At the University of Massachusetts Amherst, he earned a Master of Music and was appointed Fromm Fellow at the Berkshire Music Center in 1964, where he performed as soloist in the Concerto for Clarinet and Orchestra by Easley Blackwood, conducted by Gunther Schuller, and he also performed the final concert of Aaron Copland's tenure at the Center in Copland's As it Fell Upon a Day and in the Copland Sextet for Clarinet and String Quartet and Piano, which Copland coached.

In 1962, he won second prize in the National Competition for Woodwind Instruments, sponsored by the Musicians Club of New York.

In 1965, he was appointed as Creative Associate at the Center for Creative and Performing Arts at the State University of New York at Buffalo, Lukas and Foss, directors, under a grant from the Rockefeller Foundation. The group, which included Paul Zukofsky, Buell Neidlinger, John Bergamo and Carol Plantamura, focused on avant-garde music and performance, performing regularly in Buffalo and in New York's Carnegie Recital Hall.

Friedland was Professor of Music at Plymouth State College of the University of New Hampshire in 1968-69, and he served as Assistant Professor at Fort Lewis College in Durango, Colorado from 1969 until 1976. In 1976 he became Associate Professor of Fine Arts at Concordia University in Montreal, where he taught Clarinet and Chamber Music, and was conductor of the Concordia University Symphony Orchestra until 1993. Friedland organized, and was clarinetist and director, for the Concordia Chamber Players. His concerts as clarinetist have been reviewed by The New York Times among other publications.

He appeared as clarinetist in over 85 concerts of chamber music for Radio Canada. He also appeared in Musicien Québécois.

The Canadian composer Jean Coulthard of Vancouver composed Gardens for Mr. Friedland and Dale Bartlett, pianist. John Bavicchi, professor at Berklee College of Music in Boston, Massachusetts, composed his Sonata for Clarinet and Piano for Friedland, which was first performed at Titusville, Florida.

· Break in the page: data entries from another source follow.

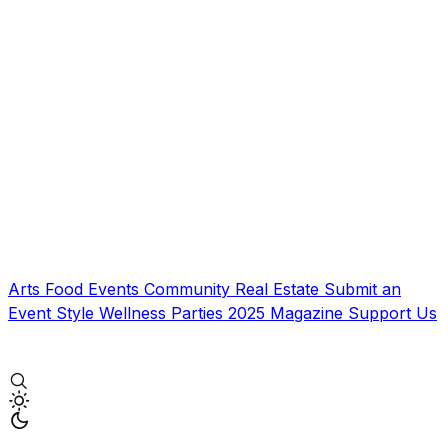
Arts
Food
Events
Community
Real Estate
Submit an
Event
Style
Wellness
Parties
2025 Magazine
Support Us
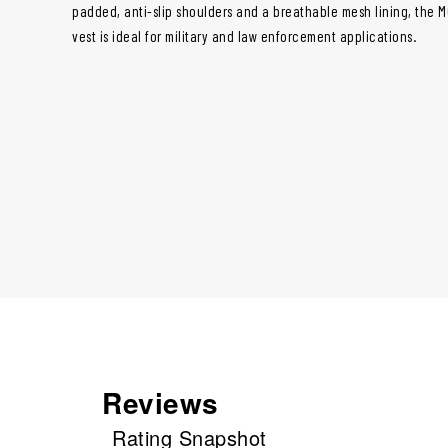
padded, anti-slip shoulders and a breathable mesh lining, the 
vest is ideal for military and law enforcement applications.
Reviews
Rating Snapshot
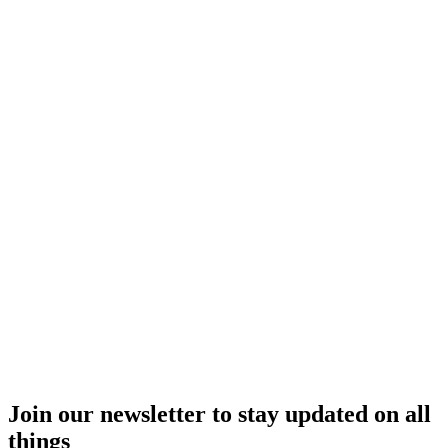
Join our newsletter to stay updated on all
things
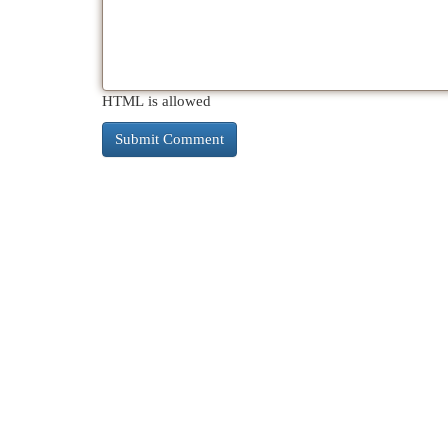
HTML is allowed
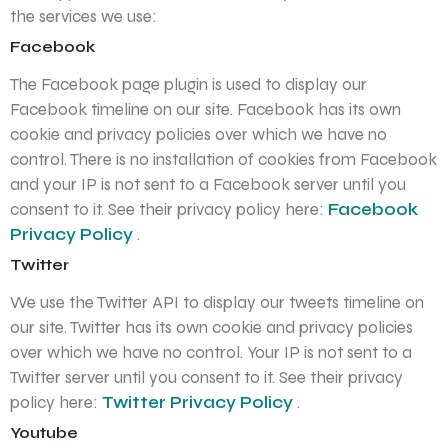
the services we use:
Facebook
The Facebook page plugin is used to display our
Facebook timeline on our site. Facebook has its own
cookie and privacy policies over which we have no
control. There is no installation of cookies from Facebook
and your IP is not sent to a Facebook server until you
consent to it. See their privacy policy here:
Facebook
Privacy Policy
.
Twitter
We use the Twitter API to display our tweets timeline on
our site. Twitter has its own cookie and privacy policies
over which we have no control. Your IP is not sent to a
Twitter server until you consent to it. See their privacy
policy here:
Twitter Privacy Policy
.
Youtube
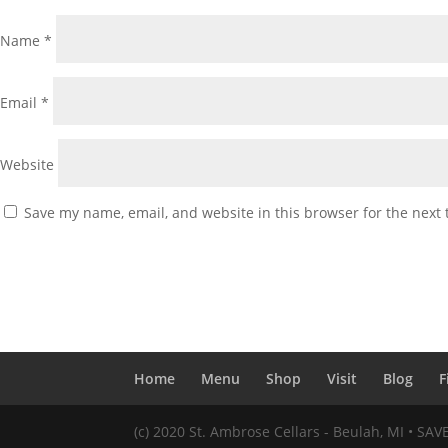
Name
*
Email
*
Website
Save my name, email, and website in this browser for the next
Home
Menu
Shop
Visit
Blog
F
(c) 2020 St. Ambrose Cellars - Beulah, MI • SA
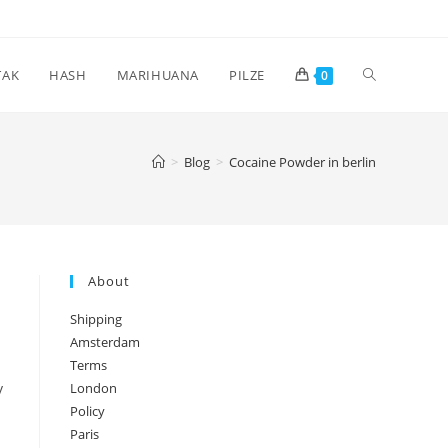
Toggle
TAK
HASH
MARIHUANA
PILZE
0
website
>
Blog
>
Cocaine Powder in berlin
search
About
Shipping
Amsterdam
Terms
y
London
Policy
Paris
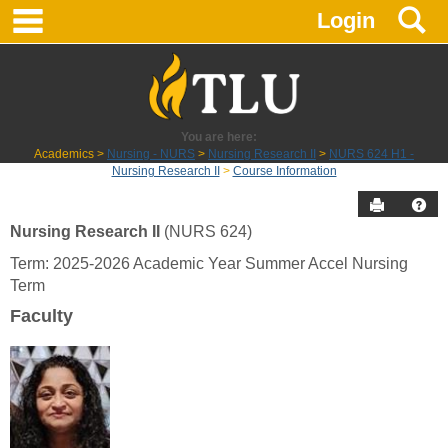
main navigation
S
Skip
Login
to
content
You are here:
Academics
Nursing - NURS
Nursing Research II
NURS 624 H1 -
Nursing Research II
Course Information
Send to P
Hel
Nursing Research II
(NURS 624)
Course
Term: 2025-2026 Academic Year Summer Accel Nursing
Information
Term
Faculty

Friedland recorded four compact discs for SNE Records of Montreal: The Concordia Commissions: Music, When Soft Voices Die, Vibrates in the Memory (SNE 614), Sherman Friedland in Concert (SNE 618), The Dream Itself Enchanted Me (SNE 538), and a release including the John Bavicchi's Clarinet Quintet.

Friedland resided in Cornwall, Ontario with his wife of 50 years, Linda. They had four children: Noah, Abram, and twins Nathan and Joseph. He died in Cornwall on January 26, 2017, at the age of 83.

==Publications==
Friedland ran a blog, https://web.archive.org/web/20080421215306/http://clarinet.cc/ from January 2004, answering clarinet-related questions. He has written seven hundred articles, receiving material for response from clarinetists. He wrote many articles on clarinet repertoire, instrumental problems and various aspects of the musical experience.